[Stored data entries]
####

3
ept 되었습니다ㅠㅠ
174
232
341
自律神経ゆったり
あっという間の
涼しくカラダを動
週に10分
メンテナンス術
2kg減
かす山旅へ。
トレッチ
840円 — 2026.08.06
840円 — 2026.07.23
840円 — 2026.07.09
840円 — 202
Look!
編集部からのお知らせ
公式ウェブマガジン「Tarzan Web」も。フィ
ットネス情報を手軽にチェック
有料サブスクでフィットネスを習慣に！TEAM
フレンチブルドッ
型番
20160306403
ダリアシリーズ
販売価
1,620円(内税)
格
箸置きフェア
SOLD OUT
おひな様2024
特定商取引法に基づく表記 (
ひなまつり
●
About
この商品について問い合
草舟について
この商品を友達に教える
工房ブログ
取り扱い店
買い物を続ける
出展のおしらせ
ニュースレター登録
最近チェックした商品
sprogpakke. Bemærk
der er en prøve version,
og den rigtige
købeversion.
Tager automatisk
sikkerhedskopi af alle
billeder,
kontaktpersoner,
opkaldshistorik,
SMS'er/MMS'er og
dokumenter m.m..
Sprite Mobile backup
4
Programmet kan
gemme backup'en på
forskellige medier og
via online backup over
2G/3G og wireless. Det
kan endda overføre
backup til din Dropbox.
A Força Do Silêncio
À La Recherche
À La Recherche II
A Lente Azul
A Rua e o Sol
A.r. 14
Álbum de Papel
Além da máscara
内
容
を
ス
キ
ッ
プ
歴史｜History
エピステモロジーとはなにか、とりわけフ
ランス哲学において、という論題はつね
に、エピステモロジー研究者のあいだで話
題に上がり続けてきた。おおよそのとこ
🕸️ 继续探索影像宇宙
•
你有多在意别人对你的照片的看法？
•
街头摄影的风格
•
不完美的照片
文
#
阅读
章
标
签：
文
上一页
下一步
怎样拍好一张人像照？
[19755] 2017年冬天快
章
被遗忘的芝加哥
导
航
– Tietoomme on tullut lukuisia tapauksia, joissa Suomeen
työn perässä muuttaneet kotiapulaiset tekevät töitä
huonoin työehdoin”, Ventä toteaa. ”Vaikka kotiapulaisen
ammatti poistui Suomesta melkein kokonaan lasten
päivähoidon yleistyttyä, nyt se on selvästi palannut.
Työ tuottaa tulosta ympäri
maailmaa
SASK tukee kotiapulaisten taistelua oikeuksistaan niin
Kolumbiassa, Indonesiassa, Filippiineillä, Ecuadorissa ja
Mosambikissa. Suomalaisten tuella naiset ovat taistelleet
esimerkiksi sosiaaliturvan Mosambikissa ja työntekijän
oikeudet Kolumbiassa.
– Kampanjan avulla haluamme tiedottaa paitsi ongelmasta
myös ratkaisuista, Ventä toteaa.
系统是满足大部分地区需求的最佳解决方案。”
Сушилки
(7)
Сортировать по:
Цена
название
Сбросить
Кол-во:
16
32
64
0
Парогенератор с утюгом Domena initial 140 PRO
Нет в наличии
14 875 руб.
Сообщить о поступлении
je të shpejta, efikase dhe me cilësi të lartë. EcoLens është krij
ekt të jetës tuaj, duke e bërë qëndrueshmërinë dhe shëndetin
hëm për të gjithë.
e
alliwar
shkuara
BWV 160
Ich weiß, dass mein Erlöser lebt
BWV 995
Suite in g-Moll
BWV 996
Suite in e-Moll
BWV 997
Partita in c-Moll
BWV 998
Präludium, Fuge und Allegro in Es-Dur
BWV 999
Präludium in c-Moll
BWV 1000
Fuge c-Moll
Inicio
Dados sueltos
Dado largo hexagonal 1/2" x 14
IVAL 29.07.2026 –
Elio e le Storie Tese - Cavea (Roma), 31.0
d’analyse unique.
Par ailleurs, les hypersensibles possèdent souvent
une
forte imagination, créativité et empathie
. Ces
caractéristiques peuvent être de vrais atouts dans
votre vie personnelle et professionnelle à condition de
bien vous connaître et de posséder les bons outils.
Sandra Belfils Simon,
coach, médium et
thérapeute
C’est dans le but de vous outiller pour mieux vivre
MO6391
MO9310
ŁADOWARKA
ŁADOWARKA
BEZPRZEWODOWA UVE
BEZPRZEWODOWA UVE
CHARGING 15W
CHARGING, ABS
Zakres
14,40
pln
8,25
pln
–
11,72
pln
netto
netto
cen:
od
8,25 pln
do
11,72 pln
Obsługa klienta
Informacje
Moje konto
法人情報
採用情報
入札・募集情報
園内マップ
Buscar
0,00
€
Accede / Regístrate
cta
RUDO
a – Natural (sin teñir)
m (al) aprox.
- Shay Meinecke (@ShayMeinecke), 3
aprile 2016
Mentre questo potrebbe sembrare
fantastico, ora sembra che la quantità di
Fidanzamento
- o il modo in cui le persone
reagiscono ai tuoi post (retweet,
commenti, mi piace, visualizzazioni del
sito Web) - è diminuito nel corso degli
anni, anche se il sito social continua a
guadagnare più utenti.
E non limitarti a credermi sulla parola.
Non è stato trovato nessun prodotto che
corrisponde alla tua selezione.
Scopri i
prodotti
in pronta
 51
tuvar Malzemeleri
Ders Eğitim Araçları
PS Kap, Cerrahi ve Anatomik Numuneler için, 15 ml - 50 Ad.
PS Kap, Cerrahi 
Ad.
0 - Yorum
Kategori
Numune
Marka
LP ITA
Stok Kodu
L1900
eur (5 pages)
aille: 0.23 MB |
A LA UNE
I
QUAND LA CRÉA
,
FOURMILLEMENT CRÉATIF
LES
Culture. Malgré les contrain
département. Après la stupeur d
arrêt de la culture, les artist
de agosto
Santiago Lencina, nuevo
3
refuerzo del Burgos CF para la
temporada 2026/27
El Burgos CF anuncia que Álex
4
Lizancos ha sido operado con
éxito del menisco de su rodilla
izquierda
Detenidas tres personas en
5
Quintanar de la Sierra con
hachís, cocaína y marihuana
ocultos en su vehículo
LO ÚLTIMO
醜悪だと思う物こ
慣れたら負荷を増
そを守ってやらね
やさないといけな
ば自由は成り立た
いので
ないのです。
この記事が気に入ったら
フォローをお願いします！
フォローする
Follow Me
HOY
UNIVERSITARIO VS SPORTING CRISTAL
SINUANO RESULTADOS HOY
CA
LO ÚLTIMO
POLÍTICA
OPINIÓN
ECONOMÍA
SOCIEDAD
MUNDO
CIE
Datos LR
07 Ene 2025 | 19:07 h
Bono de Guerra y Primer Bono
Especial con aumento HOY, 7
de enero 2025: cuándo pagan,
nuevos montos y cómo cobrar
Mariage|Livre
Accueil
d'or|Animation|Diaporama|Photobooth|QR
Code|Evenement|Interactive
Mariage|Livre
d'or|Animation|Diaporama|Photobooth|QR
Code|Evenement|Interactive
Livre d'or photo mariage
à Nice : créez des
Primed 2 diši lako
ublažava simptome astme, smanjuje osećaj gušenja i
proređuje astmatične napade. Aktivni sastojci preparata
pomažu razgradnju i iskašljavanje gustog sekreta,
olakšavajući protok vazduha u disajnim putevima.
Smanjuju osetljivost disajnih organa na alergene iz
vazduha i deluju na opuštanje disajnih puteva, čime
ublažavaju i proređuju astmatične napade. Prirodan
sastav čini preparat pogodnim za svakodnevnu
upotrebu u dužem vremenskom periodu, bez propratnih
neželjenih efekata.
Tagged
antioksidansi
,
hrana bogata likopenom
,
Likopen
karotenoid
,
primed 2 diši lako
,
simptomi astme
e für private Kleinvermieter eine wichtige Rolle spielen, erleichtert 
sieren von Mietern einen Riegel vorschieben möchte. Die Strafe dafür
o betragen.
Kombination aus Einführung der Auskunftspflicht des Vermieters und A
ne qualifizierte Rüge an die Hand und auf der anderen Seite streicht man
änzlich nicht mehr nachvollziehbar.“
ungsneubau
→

####

--- Goal of the exercise ---
What you return should match the entries above exactly.

--- Written solution ---
3
ept 되었습니다ㅠㅠ
174
232
341
自律神経ゆったり
あっという間の
涼しくカラダを動
週に10分
メンテナンス術
2kg減
かす山旅へ。
トレッチ
840円 — 2026.08.06
840円 — 2026.07.23
840円 — 2026.07.09
840円 — 202
Look!
編集部からのお知らせ
公式ウェブマガジン「Tarzan Web」も。フィ
ットネス情報を手軽にチェック
有料サブスクでフィットネスを習慣に！TEAM
フレンチブルドッ
型番
20160306403
ダリアシリーズ
販売価
1,620円(内税)
格
箸置きフェア
SOLD OUT
おひな様2024
特定商取引法に基づく表記 (
ひなまつり
●
About
この商品について問い合
草舟について
この商品を友達に教える
工房ブログ
取り扱い店
買い物を続ける
出展のおしらせ
ニュースレター登録
最近チェックした商品
sprogpakke. Bemærk
der er en prøve version,
og den rigtige
købeversion.
Tager automatisk
sikkerhedskopi af alle
billeder,
kontaktpersoner,
opkaldshistorik,
SMS'er/MMS'er og
dokumenter m.m..
Sprite Mobile backup
4
Programmet kan
gemme backup'en på
forskellige medier og
via online backup over
2G/3G og wireless. Det
kan endda overføre
backup til din Dropbox.
A Força Do Silêncio
À La Recherche
À La Recherche II
A Lente Azul
A Rua e o Sol
A.r. 14
Álbum de Papel
Além da máscara
内
容
を
ス
キ
ッ
プ
歴史｜History
エピステモロジーとはなにか、とりわけフ
ランス哲学において、という論題はつね
に、エピステモロジー研究者のあいだで話
題に上がり続けてきた。おおよそのとこ
🕸️ 继续探索影像宇宙
•
你有多在意别人对你的照片的看法？
•
街头摄影的风格
•
不完美的照片
文
#
阅读
章
标
签：
文
上一页
下一步
怎样拍好一张人像照？
[19755] 2017年冬天快
章
被遗忘的芝加哥
导
航
– Tietoomme on tullut lukuisia tapauksia, joissa Suomeen
työn perässä muuttaneet kotiapulaiset tekevät töitä
huonoin työehdoin”, Ventä toteaa. ”Vaikka kotiapulaisen
ammatti poistui Suomesta melkein kokonaan lasten
päivähoidon yleistyttyä, nyt se on selvästi palannut.
Työ tuottaa tulosta ympäri
maailmaa
SASK tukee kotiapulaisten taistelua oikeuksistaan niin
Kolumbiassa, Indonesiassa, Filippiineillä, Ecuadorissa ja
Mosambikissa. Suomalaisten tuella naiset ovat taistelleet
esimerkiksi sosiaaliturvan Mosambikissa ja työntekijän
oikeudet Kolumbiassa.
– Kampanjan avulla haluamme tiedottaa paitsi ongelmasta
myös ratkaisuista, Ventä toteaa.
系统是满足大部分地区需求的最佳解决方案。”
Сушилки
(7)
Сортировать по:
Цена
название
Сбросить
Кол-во:
16
32
64
0
Парогенератор с утюгом Domena initial 140 PRO
Нет в наличии
14 875 руб.
Сообщить о поступлении
je të shpejta, efikase dhe me cilësi të lartë. EcoLens është krij
ekt të jetës tuaj, duke e bërë qëndrueshmërinë dhe shëndetin
hëm për të gjithë.
e
alliwar
shkuara
BWV 160
Ich weiß, dass mein Erlöser lebt
BWV 995
Suite in g-Moll
BWV 996
Suite in e-Moll
BWV 997
Partita in c-Moll
BWV 998
Präludium, Fuge und Allegro in Es-Dur
BWV 999
Präludium in c-Moll
BWV 1000
Fuge c-Moll
Inicio
Dados sueltos
Dado largo hexagonal 1/2" x 14
IVAL 29.07.2026 –
Elio e le Storie Tese - Cavea (Roma), 31.0
d’analyse unique.
Par ailleurs, les hypersensibles possèdent souvent
une
forte imagination, créativité et empathie
. Ces
caractéristiques peuvent être de vrais atouts dans
votre vie personnelle et professionnelle à condition de
bien vous connaître et de posséder les bons outils.
Sandra Belfils Simon,
coach, médium et
thérapeute
C’est dans le but de vous outiller pour mieux vivre
MO6391
MO9310
ŁADOWARKA
ŁADOWARKA
BEZPRZEWODOWA UVE
BEZPRZEWODOWA UVE
CHARGING 15W
CHARGING, ABS
Zakres
14,40
pln
8,25
pln
–
11,72
pln
netto
netto
cen:
od
8,25 pln
do
11,72 pln
Obsługa klienta
Informacje
Moje konto
法人情報
採用情報
入札・募集情報
園内マップ
Buscar
0,00
€
Accede / Regístrate
cta
RUDO
a – Natural (sin teñir)
m (al) aprox.
- Shay Meinecke (@ShayMeinecke), 3
aprile 2016
Mentre questo potrebbe sembrare
fantastico, ora sembra che la quantità di
Fidanzamento
- o il modo in cui le persone
reagiscono ai tuoi post (retweet,
commenti, mi piace, visualizzazioni del
sito Web) - è diminuito nel corso degli
anni, anche se il sito social continua a
guadagnare più utenti.
E non limitarti a credermi sulla parola.
Non è stato trovato nessun prodotto che
corrisponde alla tua selezione.
Scopri i
prodotti
in pronta
 51
tuvar Malzemeleri
Ders Eğitim Araçları
PS Kap, Cerrahi ve Anatomik Numuneler için, 15 ml - 50 Ad.
PS Kap, Cerrahi 
Ad.
0 - Yorum
Kategori
Numune
Marka
LP ITA
Stok Kodu
L1900
eur (5 pages)
aille: 0.23 MB |
A LA UNE
I
QUAND LA CRÉA
,
FOURMILLEMENT CRÉATIF
LES
Culture. Malgré les contrain
département. Après la stupeur d
arrêt de la culture, les artist
de agosto
Santiago Lencina, nuevo
3
refuerzo del Burgos CF para la
temporada 2026/27
El Burgos CF anuncia que Álex
4
Lizancos ha sido operado con
éxito del menisco de su rodilla
izquierda
Detenidas tres personas en
5
Quintanar de la Sierra con
hachís, cocaína y marihuana
ocultos en su vehículo
LO ÚLTIMO
醜悪だと思う物こ
慣れたら負荷を増
そを守ってやらね
やさないといけな
ば自由は成り立た
いので
ないのです。
この記事が気に入ったら
フォローをお願いします！
フォローする
Follow Me
HOY
UNIVERSITARIO VS SPORTING CRISTAL
SINUANO RESULTADOS HOY
CA
LO ÚLTIMO
POLÍTICA
OPINIÓN
ECONOMÍA
SOCIEDAD
MUNDO
CIE
Datos LR
07 Ene 2025 | 19:07 h
Bono de Guerra y Primer Bono
Especial con aumento HOY, 7
de enero 2025: cuándo pagan,
nuevos montos y cómo cobrar
Mariage|Livre
Accueil
d'or|Animation|Diaporama|Photobooth|QR
Code|Evenement|Interactive
Mariage|Livre
d'or|Animation|Diaporama|Photobooth|QR
Code|Evenement|Interactive
Livre d'or photo mariage
à Nice : créez des
Primed 2 diši lako
ublažava simptome astme, smanjuje osećaj gušenja i
proređuje astmatične napade. Aktivni sastojci preparata
pomažu razgradnju i iskašljavanje gustog sekreta,
olakšavajući protok vazduha u disajnim putevima.
Smanjuju osetljivost disajnih organa na alergene iz
vazduha i deluju na opuštanje disajnih puteva, čime
ublažavaju i proređuju astmatične napade. Prirodan
sastav čini preparat pogodnim za svakodnevnu
upotrebu u dužem vremenskom periodu, bez propratnih
neželjenih efekata.
Tagged
antioksidansi
,
hrana bogata likopenom
,
Likopen
karotenoid
,
primed 2 diši lako
,
simptomi astme
e für private Kleinvermieter eine wichtige Rolle spielen, erleichtert 
sieren von Mietern einen Riegel vorschieben möchte. Die Strafe dafür
o betragen.
Kombination aus Einführung der Auskunftspflicht des Vermieters und A
ne qualifizierte Rüge an die Hand und auf der anderen Seite streicht man
änzlich nicht mehr nachvollziehbar.“
ungsneubau
→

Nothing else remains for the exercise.